"""

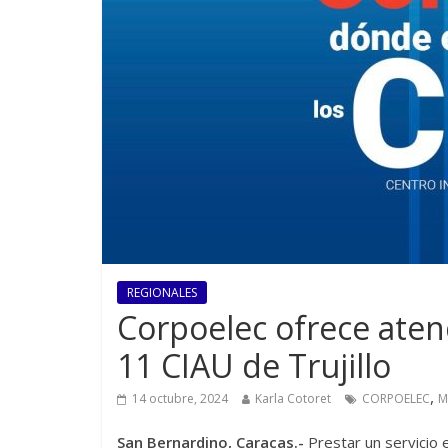
REGIONALES
Corpoelec ofrece aten
11 CIAU de Trujillo
,
14 octubre, 2024
Karla Cotoret
CORPOELEC
M
San Bernardino, Caracas.-
Prestar un servicio e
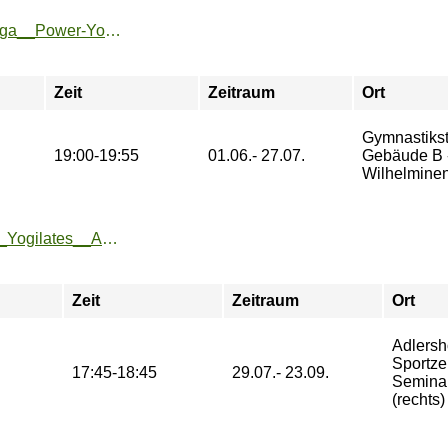
https://sport.htw-berlin.de/angebote/aktueller_zeitraum/_Yoga__Power-Yoga___NEU.html
Zeit
Zeitraum
Ort
Gymnastikst
19:00-19:55
01.06.- 27.07.
Gebäude B 
Wilhelminen
https://zeh2.zeh.hu-berlin.de/sportarten/aktueller_zeitraum/_Yogilates__Adlershof_.html
Zeit
Zeitraum
Ort
Adlersh
Sportze
17:45-18:45
29.07.- 23.09.
Semina
(rechts)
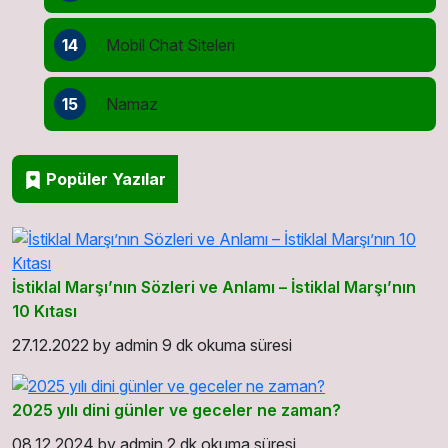
14
Mobil Chat Siteleri
15
Namaz
Popüler Yazılar
İstiklal Marşı’nın Sözleri ve Anlamı – İstiklal Marşı’nın
10 Kıtası
27.12.2022
by
admin
9 dk okuma süresi
2025 yılı dini günler ve geceler ne zaman?
08.12.2024
by
admin
2 dk okuma süresi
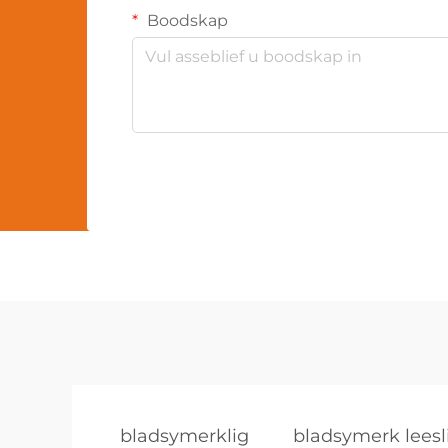
Boodskap
bladsymerklig
bladsymerk leesl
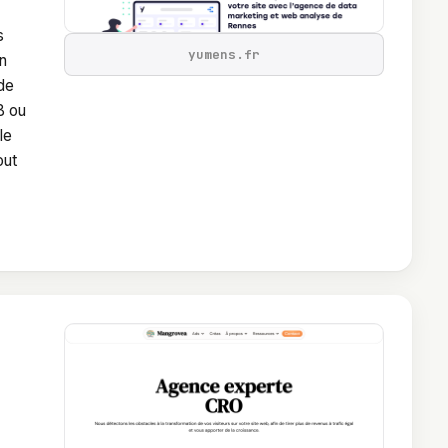
s
yumens.fr
on
 de
B ou
le
out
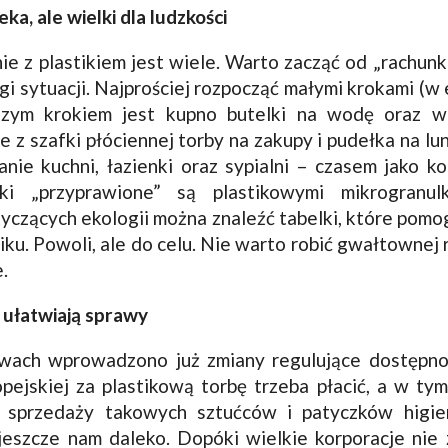
ka, ale wielki dla ludzkości
 z plastikiem jest wiele. Warto zacząć od „rachunk
i sytuacji. Najprościej rozpocząć małymi krokami (w 
szym krokiem jest kupno butelki na wodę oraz 
 z szafki płóciennej torby na zakupy i pudełka na l
anie kuchni, łazienki oraz sypialni – czasem jako 
i „przyprawione” są plastikowymi mikrogranul
tyczących ekologii można znaleźć tabelki, które pom
iku. Powoli, ale do celu. Nie warto robić gwałtownej r
.
e ułatwiają sprawy
wach wprowadzono już zmiany regulujące dostępnoś
pejskiej za plastikową torbę trzeba płacić, a w ty
 sprzedaży takowych sztućców i patyczków higien
 jeszcze nam daleko. Dopóki wielkie korporacje nie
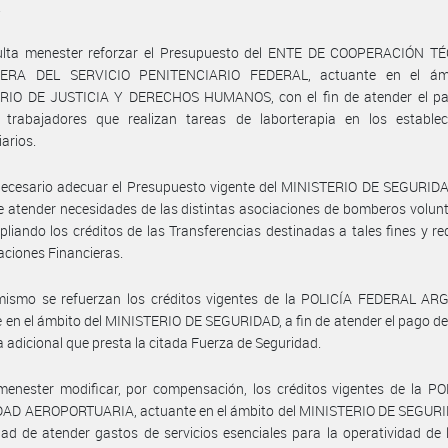
.
ulta menester reforzar el Presupuesto del ENTE DE COOPERACIÓN T
IERA DEL SERVICIO PENITENCIARIO FEDERAL, actuante en el ámb
RIO DE JUSTICIA Y DERECHOS HUMANOS, con el fin de atender el pa
s trabajadores que realizan tareas de laborterapia en los establec
iarios.
ecesario adecuar el Presupuesto vigente del MINISTERIO DE SEGURIDAD
e atender necesidades de las distintas asociaciones de bomberos volunt
pliando los créditos de las Transferencias destinadas a tales fines y r
caciones Financieras.
mismo se refuerzan los créditos vigentes de la POLICÍA FEDERAL AR
 en el ámbito del MINISTERIO DE SEGURIDAD, a fin de atender el pago del
ía adicional que presta la citada Fuerza de Seguridad.
enester modificar, por compensación, los créditos vigentes de la PO
AD AEROPORTUARIA, actuante en el ámbito del MINISTERIO DE SEGURI
idad de atender gastos de servicios esenciales para la operatividad de 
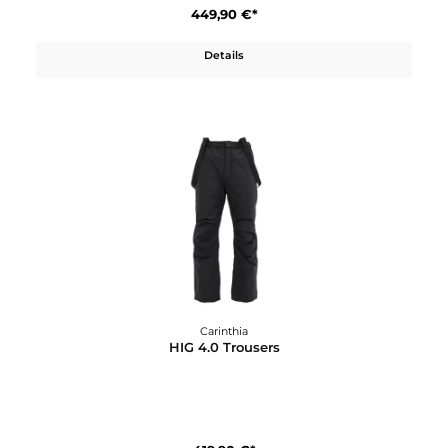
Carinthia
Goldeck Pants
219,91 €*
249,90 €*
In den Warenkorb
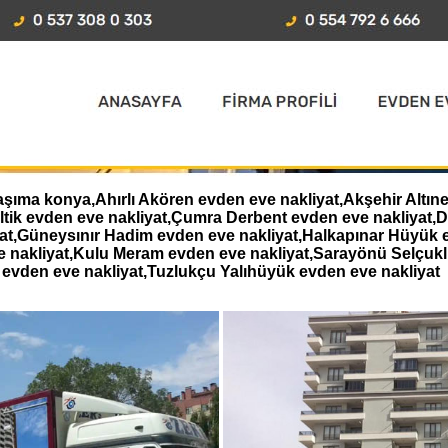
aşıma konya,Ahırlı Akören evden eve nakliyat,Akşehir Altın
eltik evden eve nakliyat,Çumra Derbent evden eve nakliyat
iyat,Güneysınır Hadim evden eve nakliyat,Halkapınar Hüyük 
e nakliyat,Kulu Meram evden eve nakliyat,Sarayönü Selçukl
evden eve nakliyat,Tuzlukçu Yalıhüyük evden eve nakliyat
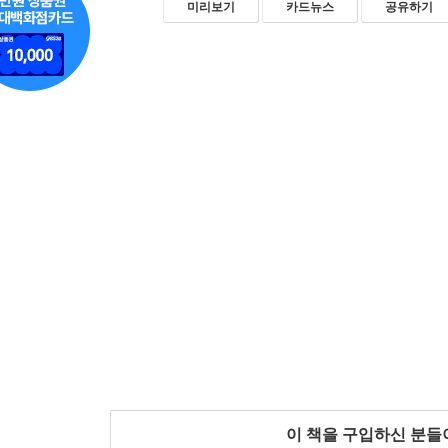
미리보기
카드뉴스
공유하기
이 책을 구입하신 분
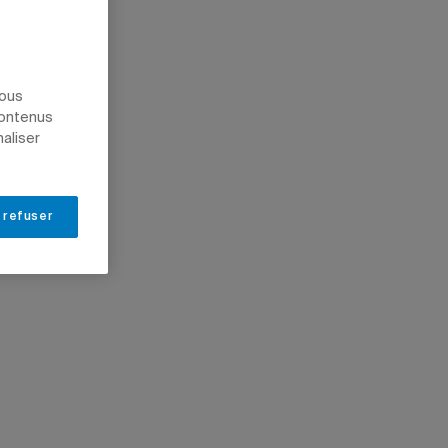
nous
contenus
naliser
 refuser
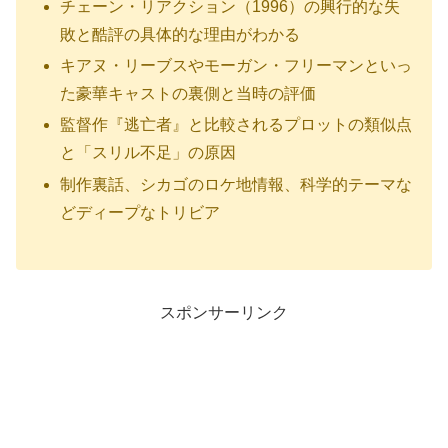
チェーン・リアクション（1996）の興行的な失
敗と酷評の具体的な理由がわかる
キアヌ・リーブスやモーガン・フリーマンといっ
た豪華キャストの裏側と当時の評価
監督作『逃亡者』と比較されるプロットの類似点
と「スリル不足」の原因
制作裏話、シカゴのロケ地情報、科学的テーマな
どディープなトリビア
スポンサーリンク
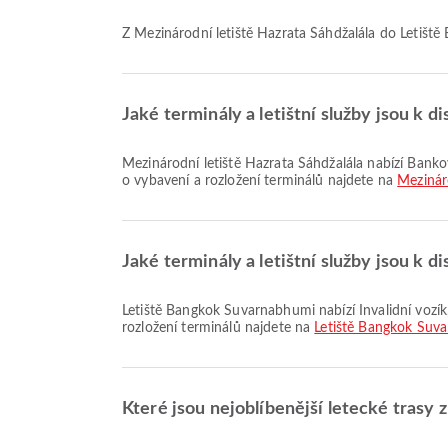
Z Mezinárodní letiště Hazrata Šáhdžalála do Letišt
Jaké terminály a letištní služby jsou k d
Mezinárodní letiště Hazrata Šáhdžalála nabízí Bankovní služba/bankomat, Půjčovna aut, Kuřácký prostor a mnoho dalších služeb pro lepší cestovní zážitek. Podrobné informace
o vybavení a rozložení terminálů najdete na
Mezináro
Jaké terminály a letištní služby jsou k 
Letiště Bangkok Suvarnabhumi nabízí Invalidní vozík, Dětský pokoj, Směnárenská služba a mnoho dalších služeb pro lepší cestovní zážitek. Podrobné informace o vybavení a
rozložení terminálů najdete na
Letiště Bangkok Suv
Které jsou nejoblíbenější letecké trasy 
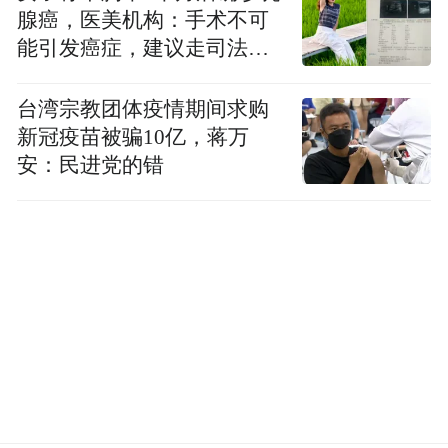
腺癌，医美机构：手术不可
能引发癌症，建议走司法途
径
04 舞台设计，科技赋能情感
台湾宗教团体疫情期间求购
新冠疫苗被骗10亿，蒋万
浙江卫视跨年演唱会总导演陈若川透露，“相
安：民进党的错
拥”主题是整场晚会的核心情感线索，而洛琦
的表演是这一线索的集中呈现。
为实现最佳传播效果，导演组与社交媒体平
台合作，在电视直播画面中设计了实时情感
可视化交互——当副歌响起，屏幕下方会出
现“此刻，全国有多人与你同时发送拥抱表
情”的实时数据，增强观众的参与感与连接
感。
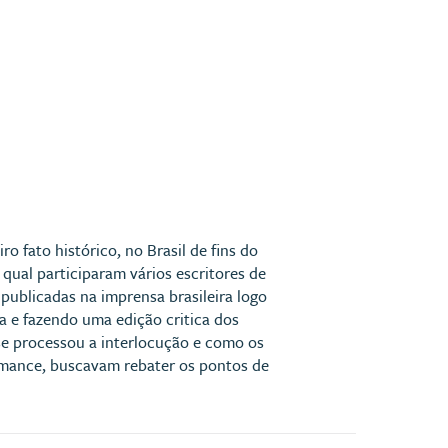
 fato histórico, no Brasil de fins do
qual participaram vários escritores de
 publicadas na imprensa brasileira logo
da e fazendo uma edição critica dos
e processou a interlocução e como os
omance, buscavam rebater os pontos de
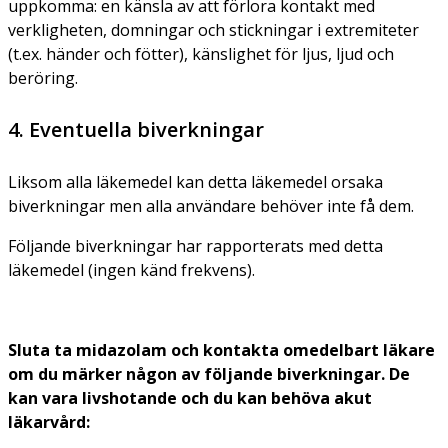
uppkomma: en känsla av att förlora kontakt med
verkligheten, domningar och stickningar i extremiteter
(t.ex. händer och fötter), känslighet för ljus, ljud och
beröring.
4. Eventuella biverkningar
Liksom alla läkemedel kan detta läkemedel orsaka
biverkningar men alla användare behöver inte få dem.
Följande biverkningar har rapporterats med detta
läkemedel (ingen känd frekvens).
Sluta ta midazolam och kontakta omedelbart läkare
om du märker någon av följande biverkningar. De
kan vara livshotande och du kan behöva akut
läkarvård:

"""

[About this exercise]: Pictures are to be omitted; set down the rest of the entries exactly as given.

[Solution for this exercise]:
REGIONALES
Corpoelec ofrece aten
11 CIAU de Trujillo
,
14 octubre, 2024
Karla Cotoret
CORPOELEC
M
San Bernardino, Caracas.-
Prestar un servicio e
https://sport.htw-berlin.de/angebote/aktueller_zeitraum/_Yoga__Power-Yoga___NEU.html
Zeit
Zeitraum
Ort
Gymnastikst
19:00-19:55
01.06.- 27.07.
Gebäude B 
Wilhelminen
https://zeh2.zeh.hu-berlin.de/sportarten/aktueller_zeitraum/_Yogilates__Adlershof_.html
Zeit
Zeitraum
Ort
Adlersh
Sportze
17:45-18:45
29.07.- 23.09.
Semina
(rechts)
14
Mobil Chat Siteleri
15
Namaz
Popüler Yazılar
İstiklal Marşı’nın Sözleri ve Anlamı – İstiklal Marşı’nın
10 Kıtası
27.12.2022
by
admin
9 dk okuma süresi
2025 yılı dini günler ve geceler ne zaman?
08.12.2024
by
admin
2 dk okuma süresi
Boodskap
bladsymerklig
bladsymerk leesl
s
yumens.fr
on
 de
B ou
le
out
ka, ale wielki dla ludzkości
 z plastikiem jest wiele. Warto zacząć od „rachunk
i sytuacji. Najprościej rozpocząć małymi krokami (w 
szym krokiem jest kupno butelki na wodę oraz 
 z szafki płóciennej torby na zakupy i pudełka na l
anie kuchni, łazienki oraz sypialni – czasem jako 
i „przyprawione” są plastikowymi mikrogranul
tyczących ekologii można znaleźć tabelki, które pom
iku. Powoli, ale do celu. Nie warto robić gwałtownej r
.
e ułatwiają sprawy
wach wprowadzono już zmiany regulujące dostępnoś
pejskiej za plastikową torbę trzeba płacić, a w ty
 sprzedaży takowych sztućców i patyczków higien
 jeszcze nam daleko. Dopóki wielkie korporacje nie
.
ulta menester reforzar el Presupuesto del ENTE DE COOPERACIÓN T
IERA DEL SERVICIO PENITENCIARIO FEDERAL, actuante en el ámb
RIO DE JUSTICIA Y DERECHOS HUMANOS, con el fin de atender el pa
s trabajadores que realizan tareas de laborterapia en los establec
iarios.
ecesario adecuar el Presupuesto vigente del MINISTERIO DE SEGURIDAD
e atender necesidades de las distintas asociaciones de bomberos volunt
pliando los créditos de las Transferencias destinadas a tales fines y r
caciones Financieras.
mismo se refuerzan los créditos vigentes de la POLICÍA FEDERAL AR
 en el ámbito del MINISTERIO DE SEGURIDAD, a fin de atender el pago del
ía adicional que presta la citada Fuerza de Seguridad.
enester modificar, por compensación, los créditos vigentes de la PO
AD AEROPORTUARIA, actuante en el ámbito del MINISTERIO DE SEGURI
idad de atender gastos de servicios esenciales para la operatividad de 
Carinthia
Goldeck Pants
219,91 €*
249,90 €*
In den Warenkorb
aşıma konya,Ahırlı Akören evden eve nakliyat,Akşehir Altın
eltik evden eve nakliyat,Çumra Derbent evden eve nakliyat
iyat,Güneysınır Hadim evden eve nakliyat,Halkapınar Hüyük 
e nakliyat,Kulu Meram evden eve nakliyat,Sarayönü Selçukl
evden eve nakliyat,Tuzlukçu Yalıhüyük evden eve nakliyat
미리보기
카드뉴스
공유하기
이 책을 구입하신 분
nous
contenus
naliser
 refuser
チェーン・リアクション（1996）の興行的な失
敗と酷評の具体的な理由がわかる
キアヌ・リーブスやモーガン・フリーマンといっ
た豪華キャストの裏側と当時の評価
監督作『逃亡者』と比較されるプロットの類似点
と「スリル不足」の原因
制作裏話、シカゴのロケ地情報、科学的テーマな
どディープなトリビア
スポンサーリンク
Z Mezinárodní letiště Hazrata Šáhdžalála do Letišt
Jaké terminály a letištní služby jsou k d
Mezinárodní letiště Hazrata Šáhdžalála nabízí Bankovní služba/bankomat, Půjčovna aut, Kuřácký prostor a mnoho dalších služeb pro lepší cestovní zážitek. Podrobné informace
o vybavení a rozložení terminálů najdete na
Mezináro
Jaké terminály a letištní služby jsou k 
Letiště Bangkok Suvarnabhumi nabízí Invalidní vozík, Dětský pokoj, Směnárenská služba a mnoho dalších služeb pro lepší cestovní zážitek. Podrobné informace o vybavení a
rozložení terminálů najdete na
Letiště Bangkok Suv
Které jsou nejoblíbenější letecké trasy 
腺癌，医美机构：手术不可
能引发癌症，建议走司法途
径
04 舞台设计，科技赋能情感
台湾宗教团体疫情期间求购
新冠疫苗被骗10亿，蒋万
浙江卫视跨年演唱会总导演陈若川透露，“相
安：民进党的错
拥”主题是整场晚会的核心情感线索，而洛琦
的表演是这一线索的集中呈现。
为实现最佳传播效果，导演组与社交媒体平
台合作，在电视直播画面中设计了实时情感
可视化交互——当副歌响起，屏幕下方会出
现“此刻，全国有多人与你同时发送拥抱表
情”的实时数据，增强观众的参与感与连接
感。
 fato histórico, no Brasil de fins do
qual participaram vários escritores de
 publicadas na imprensa brasileira logo
da e fazendo uma edição critica dos
e processou a interlocução e como os
omance, buscavam rebater os pontos de
uppkomma: en känsla av att förlora kontakt med
verkligheten, domningar och stickningar i extremiteter
(t.ex. händer och fötter), känslighet för ljus, ljud och
beröring.
4. Eventuella biverkningar
Liksom alla läkemedel kan detta läkemedel orsaka
biverkningar men alla användare behöver inte få dem.
Följande biverkningar har rapporterats med detta
läkemedel (ingen känd frekvens).
Sluta ta midazolam och kontakta omedelbart läkare
om du märker någon av följande biverkningar. De
kan vara livshotande och du kan behöva akut
läkarvård:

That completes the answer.